Mais là où cette édition pèche vraiment, c’est par l’absence complète de notes accompagnant le texte de Las Casas. Même peu nombreuses, elles éclaireraient beaucoup la lecture, en explicitant notamment les allusions toujours feutrées aux principaux conquistadors, que des historiens reconnaîtront sûrement sans peine, mais pas le lecteur lambda… même chose pour les chefs indiens dont les noms sont cités. J’aurais aussi aimé quelques analyses sur l’image que Las Casas cherche à donner des Indiens, invariablement présentés comme doux, pacifiques et innocents de tout dans son livre. Je crois volontiers à leur innocence et à l’injustice du traitement ignoble qui leur a été réservé, mais il y a tout de même une part de mythe du bon sauvage dans cette affaire, le tout étroitement lié à la vision du monde qu’a Las Casas en tant que chrétien et en tant que prêtre. De même, un point de vue d’historien sur le déroulement de la conquête, sur les traités et les lois à son sujet, sur le nombre des victimes, etc. aurait été bienvenu.

En conclusion

Bref, si les éléments de commentaire présents dans cette édition sont loin d’être dépourvus d’intérêt, ils pourraient être mieux à jour et ne donnent qu’assez peu d’aide sur le détail du texte. De ce fait, cette édition de la Très brève relation de la destruction des Indes n’est pas aussi accessible à un lectorat d’étudiants ou de simples curieux qu’elle pourrait l’être.

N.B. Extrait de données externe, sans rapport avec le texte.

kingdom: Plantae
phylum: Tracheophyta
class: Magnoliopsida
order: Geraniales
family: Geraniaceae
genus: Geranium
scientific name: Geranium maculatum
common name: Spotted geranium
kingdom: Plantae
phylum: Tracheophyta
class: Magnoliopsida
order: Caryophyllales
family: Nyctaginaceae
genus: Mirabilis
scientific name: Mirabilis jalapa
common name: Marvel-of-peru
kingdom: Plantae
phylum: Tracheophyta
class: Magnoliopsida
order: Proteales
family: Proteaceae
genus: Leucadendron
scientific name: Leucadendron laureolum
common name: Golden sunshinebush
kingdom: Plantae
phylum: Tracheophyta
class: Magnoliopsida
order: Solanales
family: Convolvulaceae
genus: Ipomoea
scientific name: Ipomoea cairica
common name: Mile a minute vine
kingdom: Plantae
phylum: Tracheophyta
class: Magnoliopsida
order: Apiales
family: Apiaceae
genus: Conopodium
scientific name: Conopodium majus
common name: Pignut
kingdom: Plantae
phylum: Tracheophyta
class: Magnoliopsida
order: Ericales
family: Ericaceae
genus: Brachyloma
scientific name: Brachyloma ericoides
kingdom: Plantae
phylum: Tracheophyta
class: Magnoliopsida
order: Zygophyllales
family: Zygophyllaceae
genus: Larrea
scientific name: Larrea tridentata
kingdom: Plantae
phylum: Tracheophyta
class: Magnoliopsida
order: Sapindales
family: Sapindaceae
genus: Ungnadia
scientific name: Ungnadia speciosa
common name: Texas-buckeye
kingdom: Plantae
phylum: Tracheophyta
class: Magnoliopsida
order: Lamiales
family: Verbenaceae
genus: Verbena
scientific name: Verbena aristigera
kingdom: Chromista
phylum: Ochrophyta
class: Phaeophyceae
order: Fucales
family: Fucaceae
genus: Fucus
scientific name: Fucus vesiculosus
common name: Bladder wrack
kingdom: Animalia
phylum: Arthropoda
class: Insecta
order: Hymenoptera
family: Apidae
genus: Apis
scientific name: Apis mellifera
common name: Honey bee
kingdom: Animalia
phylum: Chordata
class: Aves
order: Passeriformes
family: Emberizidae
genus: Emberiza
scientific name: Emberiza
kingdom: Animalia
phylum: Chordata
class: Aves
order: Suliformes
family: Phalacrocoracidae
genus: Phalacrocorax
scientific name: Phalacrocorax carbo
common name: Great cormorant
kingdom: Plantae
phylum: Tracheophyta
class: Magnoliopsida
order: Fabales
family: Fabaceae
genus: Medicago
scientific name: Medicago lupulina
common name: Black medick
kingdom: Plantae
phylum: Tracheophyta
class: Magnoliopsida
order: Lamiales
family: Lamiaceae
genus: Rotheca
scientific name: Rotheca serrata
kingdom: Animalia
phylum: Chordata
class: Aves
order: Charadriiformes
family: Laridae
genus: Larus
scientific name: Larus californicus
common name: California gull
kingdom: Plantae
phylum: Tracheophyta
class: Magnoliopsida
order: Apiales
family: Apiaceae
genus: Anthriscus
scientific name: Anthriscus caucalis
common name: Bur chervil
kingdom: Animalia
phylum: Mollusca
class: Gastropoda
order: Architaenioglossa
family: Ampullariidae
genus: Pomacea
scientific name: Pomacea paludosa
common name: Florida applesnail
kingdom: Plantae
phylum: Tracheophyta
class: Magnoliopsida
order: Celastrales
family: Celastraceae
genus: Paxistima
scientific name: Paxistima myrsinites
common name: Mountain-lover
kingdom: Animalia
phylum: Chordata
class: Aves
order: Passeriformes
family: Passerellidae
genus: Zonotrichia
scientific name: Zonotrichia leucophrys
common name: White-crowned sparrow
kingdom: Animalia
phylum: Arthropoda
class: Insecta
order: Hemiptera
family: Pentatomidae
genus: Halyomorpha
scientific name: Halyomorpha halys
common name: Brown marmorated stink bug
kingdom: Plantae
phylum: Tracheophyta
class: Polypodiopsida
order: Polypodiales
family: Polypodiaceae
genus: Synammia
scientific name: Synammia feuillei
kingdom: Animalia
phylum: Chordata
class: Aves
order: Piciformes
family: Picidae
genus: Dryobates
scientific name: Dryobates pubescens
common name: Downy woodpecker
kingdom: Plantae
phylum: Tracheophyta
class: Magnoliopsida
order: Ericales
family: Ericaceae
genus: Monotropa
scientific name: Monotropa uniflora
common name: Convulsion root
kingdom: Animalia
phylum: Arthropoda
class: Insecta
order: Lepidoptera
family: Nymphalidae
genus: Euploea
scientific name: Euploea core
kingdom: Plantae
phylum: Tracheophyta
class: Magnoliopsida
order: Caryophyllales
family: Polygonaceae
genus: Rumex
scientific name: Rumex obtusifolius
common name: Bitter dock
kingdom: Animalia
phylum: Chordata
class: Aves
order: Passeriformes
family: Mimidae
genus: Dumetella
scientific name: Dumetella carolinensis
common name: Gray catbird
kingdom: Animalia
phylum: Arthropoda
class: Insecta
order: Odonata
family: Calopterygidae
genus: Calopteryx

Si vous découvrez complètement le sujet, je vous conseille fortement de commencer plutôt, soit par un manuel universitaire sur l’Espagne du siècle d’or, soit par le roman de Jean-Claude Carrière (ou le téléfilm correspondant scénarisé par le même et réalisé par Jean-Daniel Verhaeghe en 1992). Ces derniers relèvent de la fiction, mais s’appuient sur un travail de documentation sérieux et constituent une bonne introduction à la vie de Bartolomé de Las Casas et à son époque. Il sera temps ensuite de lire le livre de Las Casas lui-même. (De mon côté, je vais voir si je peux en trouver une meilleure édition.)